What happens when we fall in love with “things”? When we become infatuated with having the latest iPhone or brand name purses, obsessed with having the biggest TV or a new outfit for Saturday night that no one has seen you wear before? What happens when it’s all about the medal, and not the journey it took to cross the finish line (hello pot, meet kettle. I am guilty of this). What happens to us when we care far too much about what car we are seen driving or how our house appears to complete strangers, rather than caring about what adventures that car has taken us on, or the memories made between the walls of our home?
This isn’t some sort of ground breaking blog post that should be published and placed in the self-help section of your local Barnes & Noble. In fact, I don’t even really think there is a moral to this story, or even a concrete ending. Just another edition of Heather rambling about the things spinning around in her head.
But that Twilight Zone moment on Saturday night made me realize something: I don’t own any valuable jewelry. My car has Goldfish cracker crumbs permanently ground into the back seat cushions.

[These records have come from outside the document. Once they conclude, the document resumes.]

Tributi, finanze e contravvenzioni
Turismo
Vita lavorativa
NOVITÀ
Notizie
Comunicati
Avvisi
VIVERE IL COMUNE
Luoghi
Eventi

If you invited me out to a fine-dining establishment this weekend, I would have to try and find some way to make yoga pants look formal. But what I do have are some pretty fantastic memories of the adventure that has been my life so far, thus making me wealthy in a far more satisfying way. The physical “things” that matter most to me aren’t the ones that carry hefty price tags or high end labels. They are the crumpled up piece of paper with the squiggles of a once 2 year old, the photo of my sisters and I on my living room couch after our first race together, or a ratty old t shirt from the day I met my best friend. They are the things that ignite the memories. And those memories are worth far more than any physical “thing” on earth.